I, Daniel Blake film has highlighted the inhumanity of UK Government benefit sanctions
COMMON WEAL’S submission to the Scottish Government’s Social Security Consultation proposes routes to ending benefit sanctions in Scotland completely, and best possible options for tackling child poverty and pensioner poverty within the limits of the Scottish Government’s powers.
You can read the full submission here.
The Scottish Government has indicated that it will not assist with the DWP’s benefit sanctions regime at the point of the Work Programme. Common Weal’s submission argues that they should go further, and pursue two routes that would have the draconian measures stopped north of the border entirely. People on Jobseekers Allowance are sent to a contracted provider through the Work Programme after 12 months (9 months for 18-24 year old’s).
The submission comes after a week of protests across the UK against sanctions, inspired by the Ken Loach movie I, Daniel Blake. A lobby of the Scottish Parliament took place on Thursday (pictured below).
“There’s two ways the Scottish Government could pursue the urgent necessity to end the utterly inhumane sanctions regime in Scotland,” Common Weal head of policy Ben Wray said.
“The first is to use the sloppy and ambiguous language devised by UK civil servants when drawing up the Scotland Bill 2016 against them. In it, they say the Scottish Government can only intervene in the delivery of reserved benefits in “exceptional circumstances”. But they don’t define what these are. In social security law and practice, exceptional can be defined broadly, and therefore the Scottish Government could reasonably introduce a wide range of circumstances where sanctions should not apply, rendering it null and void in practise.

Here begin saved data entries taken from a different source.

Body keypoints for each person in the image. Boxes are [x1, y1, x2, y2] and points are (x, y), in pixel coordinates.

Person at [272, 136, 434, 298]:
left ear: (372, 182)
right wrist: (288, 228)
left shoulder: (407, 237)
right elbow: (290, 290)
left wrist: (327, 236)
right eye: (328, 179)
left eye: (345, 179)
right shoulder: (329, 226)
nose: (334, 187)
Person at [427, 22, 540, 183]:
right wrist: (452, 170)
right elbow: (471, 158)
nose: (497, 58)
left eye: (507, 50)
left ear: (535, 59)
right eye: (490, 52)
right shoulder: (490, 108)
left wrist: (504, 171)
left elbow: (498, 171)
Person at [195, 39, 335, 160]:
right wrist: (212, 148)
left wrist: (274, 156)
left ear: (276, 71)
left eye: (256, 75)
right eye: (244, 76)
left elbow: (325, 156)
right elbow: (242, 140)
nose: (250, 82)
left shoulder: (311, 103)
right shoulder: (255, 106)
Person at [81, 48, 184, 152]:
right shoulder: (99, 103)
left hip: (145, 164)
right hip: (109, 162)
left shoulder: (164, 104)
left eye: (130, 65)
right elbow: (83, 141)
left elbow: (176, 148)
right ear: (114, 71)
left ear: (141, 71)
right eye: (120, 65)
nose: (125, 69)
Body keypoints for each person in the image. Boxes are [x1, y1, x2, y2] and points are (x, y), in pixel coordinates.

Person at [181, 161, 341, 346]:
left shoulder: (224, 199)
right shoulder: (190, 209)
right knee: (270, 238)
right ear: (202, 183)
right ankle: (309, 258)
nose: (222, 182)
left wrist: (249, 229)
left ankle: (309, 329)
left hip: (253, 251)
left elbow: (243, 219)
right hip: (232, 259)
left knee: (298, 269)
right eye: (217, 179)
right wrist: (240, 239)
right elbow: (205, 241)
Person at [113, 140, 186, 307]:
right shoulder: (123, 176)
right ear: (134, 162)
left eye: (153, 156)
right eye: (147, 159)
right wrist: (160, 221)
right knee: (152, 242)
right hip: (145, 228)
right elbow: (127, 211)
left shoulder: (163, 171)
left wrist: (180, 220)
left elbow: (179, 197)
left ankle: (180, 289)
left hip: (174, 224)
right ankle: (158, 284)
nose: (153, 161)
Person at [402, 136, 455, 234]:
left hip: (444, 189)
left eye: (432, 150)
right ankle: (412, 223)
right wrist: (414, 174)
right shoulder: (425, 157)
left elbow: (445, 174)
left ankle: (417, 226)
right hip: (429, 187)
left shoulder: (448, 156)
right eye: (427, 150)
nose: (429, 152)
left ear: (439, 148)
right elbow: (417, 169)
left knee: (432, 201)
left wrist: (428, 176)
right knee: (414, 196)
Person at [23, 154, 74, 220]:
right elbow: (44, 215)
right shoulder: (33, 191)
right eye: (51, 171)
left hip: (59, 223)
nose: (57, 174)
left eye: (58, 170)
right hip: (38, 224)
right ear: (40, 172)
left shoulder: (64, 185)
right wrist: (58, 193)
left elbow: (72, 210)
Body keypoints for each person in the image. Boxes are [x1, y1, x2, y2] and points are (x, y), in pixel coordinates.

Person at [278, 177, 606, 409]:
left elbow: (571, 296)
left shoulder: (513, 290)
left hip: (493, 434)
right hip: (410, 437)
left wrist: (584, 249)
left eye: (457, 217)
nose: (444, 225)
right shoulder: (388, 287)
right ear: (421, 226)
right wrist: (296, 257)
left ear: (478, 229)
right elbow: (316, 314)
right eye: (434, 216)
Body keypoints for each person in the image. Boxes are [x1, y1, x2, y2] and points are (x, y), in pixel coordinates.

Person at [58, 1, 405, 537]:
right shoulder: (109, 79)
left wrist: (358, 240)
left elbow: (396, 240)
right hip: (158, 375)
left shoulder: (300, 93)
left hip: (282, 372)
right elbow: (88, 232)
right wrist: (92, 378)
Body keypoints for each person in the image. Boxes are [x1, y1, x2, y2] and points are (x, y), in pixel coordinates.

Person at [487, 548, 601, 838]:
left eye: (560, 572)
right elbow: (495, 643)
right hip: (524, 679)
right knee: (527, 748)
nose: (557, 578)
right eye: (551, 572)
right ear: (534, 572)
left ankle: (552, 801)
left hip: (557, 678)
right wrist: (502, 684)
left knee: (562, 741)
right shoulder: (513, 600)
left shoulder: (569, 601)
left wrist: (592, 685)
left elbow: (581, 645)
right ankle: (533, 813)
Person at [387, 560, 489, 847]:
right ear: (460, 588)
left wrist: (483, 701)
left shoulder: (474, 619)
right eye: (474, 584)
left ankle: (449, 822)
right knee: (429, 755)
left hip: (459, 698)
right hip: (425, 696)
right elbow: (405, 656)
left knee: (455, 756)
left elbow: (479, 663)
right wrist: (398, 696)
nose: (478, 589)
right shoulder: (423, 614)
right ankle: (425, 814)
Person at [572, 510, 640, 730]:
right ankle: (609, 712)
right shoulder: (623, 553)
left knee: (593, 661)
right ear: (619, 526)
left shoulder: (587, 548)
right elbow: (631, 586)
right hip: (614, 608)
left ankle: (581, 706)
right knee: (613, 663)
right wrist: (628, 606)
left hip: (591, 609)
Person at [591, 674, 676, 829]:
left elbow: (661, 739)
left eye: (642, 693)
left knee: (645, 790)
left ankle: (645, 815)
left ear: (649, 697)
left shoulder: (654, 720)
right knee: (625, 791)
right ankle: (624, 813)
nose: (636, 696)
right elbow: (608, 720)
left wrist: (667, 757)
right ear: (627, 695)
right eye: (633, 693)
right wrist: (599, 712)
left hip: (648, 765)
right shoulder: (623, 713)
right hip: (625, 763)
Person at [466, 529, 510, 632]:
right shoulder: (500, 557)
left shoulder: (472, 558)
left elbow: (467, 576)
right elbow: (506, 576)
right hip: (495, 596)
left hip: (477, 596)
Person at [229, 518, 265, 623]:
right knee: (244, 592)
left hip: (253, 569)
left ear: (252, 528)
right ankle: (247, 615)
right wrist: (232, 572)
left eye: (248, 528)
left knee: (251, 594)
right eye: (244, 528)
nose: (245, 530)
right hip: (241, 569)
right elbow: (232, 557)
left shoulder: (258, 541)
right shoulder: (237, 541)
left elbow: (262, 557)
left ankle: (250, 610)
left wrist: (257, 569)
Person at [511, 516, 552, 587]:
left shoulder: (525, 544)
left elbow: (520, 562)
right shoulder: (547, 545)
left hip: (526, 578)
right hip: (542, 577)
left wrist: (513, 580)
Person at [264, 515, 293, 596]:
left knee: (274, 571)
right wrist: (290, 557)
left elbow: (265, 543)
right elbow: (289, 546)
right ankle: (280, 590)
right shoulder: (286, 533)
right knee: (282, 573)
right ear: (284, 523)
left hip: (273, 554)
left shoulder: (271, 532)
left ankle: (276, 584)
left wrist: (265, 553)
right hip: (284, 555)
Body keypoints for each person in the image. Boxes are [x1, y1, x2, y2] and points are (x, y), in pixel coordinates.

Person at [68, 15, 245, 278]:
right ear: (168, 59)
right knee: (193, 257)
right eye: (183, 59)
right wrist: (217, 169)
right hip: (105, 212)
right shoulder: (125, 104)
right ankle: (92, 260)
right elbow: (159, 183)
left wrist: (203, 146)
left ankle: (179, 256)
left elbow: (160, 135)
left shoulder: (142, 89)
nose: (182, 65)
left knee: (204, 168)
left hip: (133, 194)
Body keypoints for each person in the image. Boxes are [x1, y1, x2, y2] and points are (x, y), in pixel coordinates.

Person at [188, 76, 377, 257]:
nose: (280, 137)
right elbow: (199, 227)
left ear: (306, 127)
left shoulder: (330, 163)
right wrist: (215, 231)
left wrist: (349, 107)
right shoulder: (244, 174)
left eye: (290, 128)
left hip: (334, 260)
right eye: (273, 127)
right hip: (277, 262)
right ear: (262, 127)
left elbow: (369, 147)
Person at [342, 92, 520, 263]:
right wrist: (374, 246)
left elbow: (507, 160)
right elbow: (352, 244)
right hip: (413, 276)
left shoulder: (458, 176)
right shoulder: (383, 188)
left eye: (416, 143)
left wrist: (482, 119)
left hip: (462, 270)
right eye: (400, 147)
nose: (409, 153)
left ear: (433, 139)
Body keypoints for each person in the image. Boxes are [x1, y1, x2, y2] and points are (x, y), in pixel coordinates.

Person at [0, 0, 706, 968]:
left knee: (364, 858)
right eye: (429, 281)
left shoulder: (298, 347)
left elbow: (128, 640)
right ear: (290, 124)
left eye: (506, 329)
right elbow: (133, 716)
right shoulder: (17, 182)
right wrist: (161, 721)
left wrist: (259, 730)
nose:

“The second option is even more direct: there is a very clear case to say that benefit sanctions are illegal as they contravene the centuries-old legal principle that one should receive a fair hearing before a verdict is made. This does not happen with sanctions, with those punished only hearing about the decision after it is made. The Scottish Government could therefore rule all sanctions to be exceptional as they contravene the rule of law.”
The submission draws on a previous report for Common Weal in February from social policy expert professor Paul Spicker.
“There’s two ways the Scottish Government could pursue the urgent necessity to end the utterly inhumane sanctions regime in Scotland.” Ben Wray
As well as the proposals to end benefit sanctions, the submission argues that if Child Benefit was topped up by 50% and the benefit was made tax deductible, it would provide support for the poorest families who are being hit hardest by austerity and act as a major measure to tackle child poverty, with low-income families with one child £500 per year better off.
“A perfect storm is making the need to look at such a policy increasingly urgent,” the submission states. “The combination of a UK Government freeze on welfare benefits until 2020 and an expected rise in inflation (expected to be over 3 per cent by early 2017) from the rising cost of imports, particularly on basic necessities like food and clothing.”
The submission also proposes a Citizens Pension to replace Pension Credit to tackle pensioner poverty by enhancing coverage and reducing bureaucratic intrusion.
“Protests and lobbies against benefit sanctions have rightly ramped up recently after the I, Daniel Blake film and this will continue to grow until this issue is tackled head on.” Max Wiszniewski
Robin McAlpine, Common Weal director, stated: “The Scottish Government’s social security options are limited, and money is tight, but we are keen to make the point that if there was the will, there is options there that could make a massive impact on tackling child poverty and pensioner poverty. We’ve also outlined routes to ending the obscene benefit sanctions and those should be pursued.”
Max Wiszniewski, campaigns officer for Common Weal, said there was a new mood to stop sanctions.
“Protests and lobbies against benefit sanctions have rightly ramped up recently after the I, Daniel Blake film and this will continue to grow until this issue is tackled head on,” Wiszniewski said. “Common Weal has advocated a means by which the Scottish Government could do this and we’ll be promoting that to campaign groups and politicians.”
The Scottish Government’s Social Security Consultation closes on Sunday 30 October.